Prompt —
Return every line below as is, leaving out the pictures.

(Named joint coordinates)
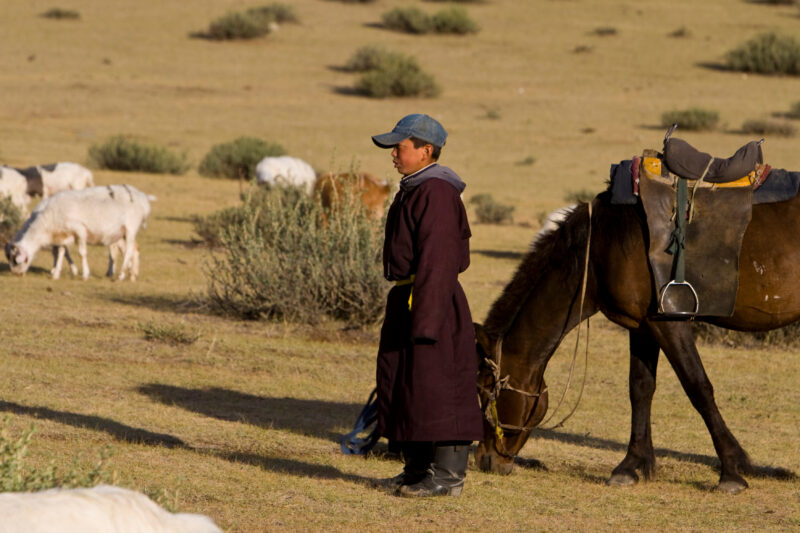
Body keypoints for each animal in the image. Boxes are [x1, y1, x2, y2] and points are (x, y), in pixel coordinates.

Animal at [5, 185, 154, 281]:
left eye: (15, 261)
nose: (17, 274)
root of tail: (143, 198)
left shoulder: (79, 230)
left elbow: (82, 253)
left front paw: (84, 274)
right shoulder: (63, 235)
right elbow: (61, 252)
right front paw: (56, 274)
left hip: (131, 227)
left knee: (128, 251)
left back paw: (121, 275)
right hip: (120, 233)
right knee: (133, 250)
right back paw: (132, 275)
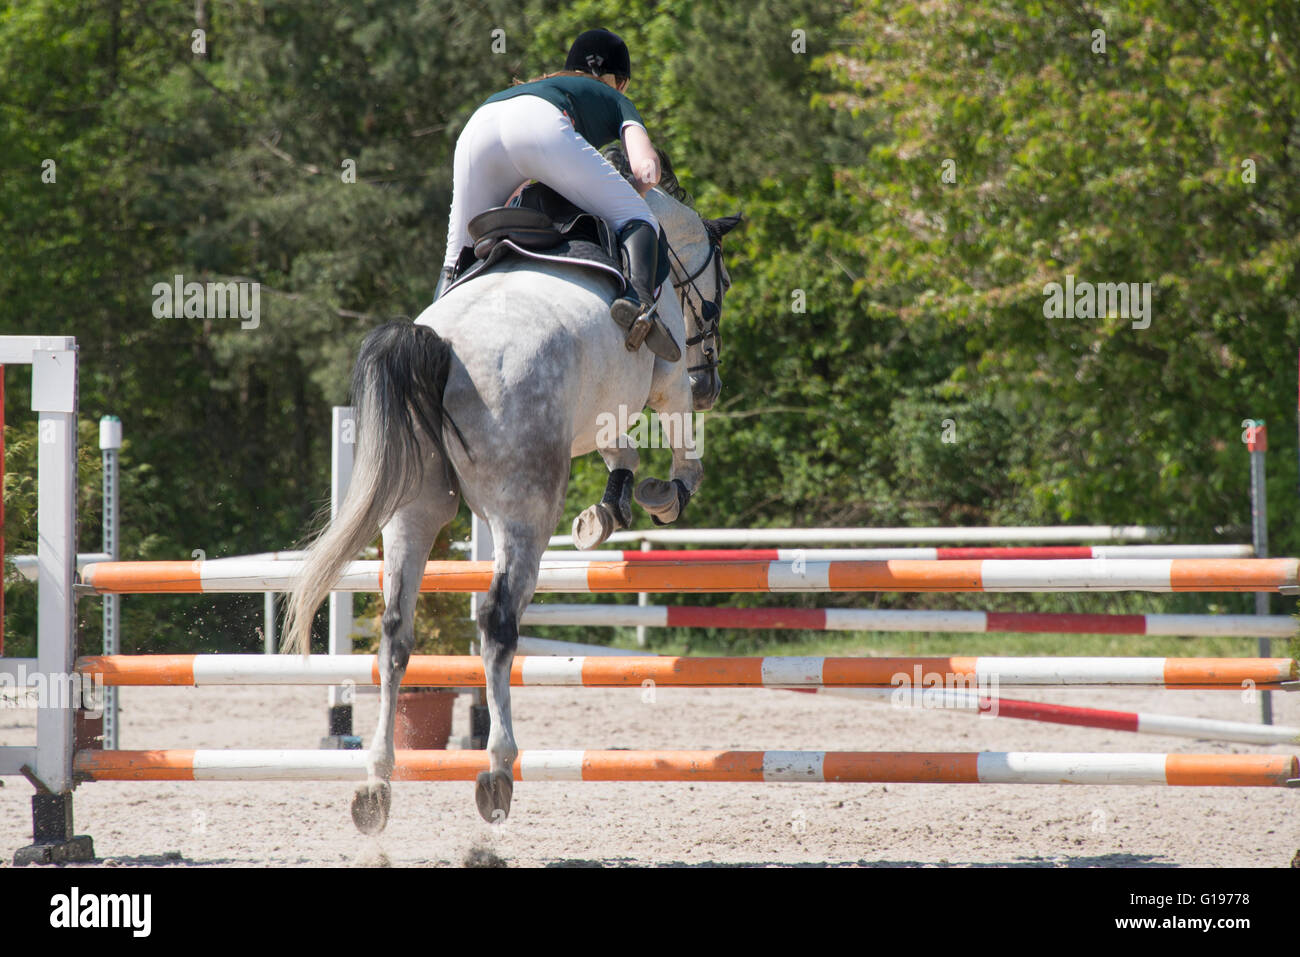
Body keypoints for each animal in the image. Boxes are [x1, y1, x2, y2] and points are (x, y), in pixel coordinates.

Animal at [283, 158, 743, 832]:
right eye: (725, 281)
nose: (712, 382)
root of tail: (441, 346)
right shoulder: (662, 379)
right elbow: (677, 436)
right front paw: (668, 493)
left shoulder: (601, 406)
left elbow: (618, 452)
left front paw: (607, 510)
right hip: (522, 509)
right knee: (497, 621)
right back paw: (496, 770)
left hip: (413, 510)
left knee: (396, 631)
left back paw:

Completed exercise —
Body keypoints for each animal in the image. Boxes are [x1, y1, x2, y2] and points are (x, y), in pixel coordinates.

Animal at [5, 185, 154, 281]:
left eye: (15, 261)
nose: (17, 274)
root of tail: (143, 198)
left shoulder: (79, 230)
left elbow: (82, 253)
left front paw: (84, 274)
right shoulder: (63, 235)
right elbow: (61, 252)
right front paw: (56, 274)
left hip: (131, 227)
left knee: (128, 251)
left back paw: (121, 275)
right hip: (120, 233)
right knee: (133, 250)
right back paw: (132, 275)
Body keypoints for each animal in the image. Boxes are [x1, y1, x2, y2] and points are (x, y), in pixel coordinates.

Animal at [283, 158, 743, 832]:
right eye: (725, 281)
nose: (712, 382)
root of tail: (441, 346)
right shoulder: (662, 379)
right elbow: (677, 436)
right front paw: (668, 493)
left shoulder: (601, 406)
left elbow: (618, 452)
left front paw: (607, 510)
right hip: (522, 509)
right knee: (497, 621)
right back paw: (496, 770)
left hip: (413, 510)
left knee: (396, 631)
left back paw:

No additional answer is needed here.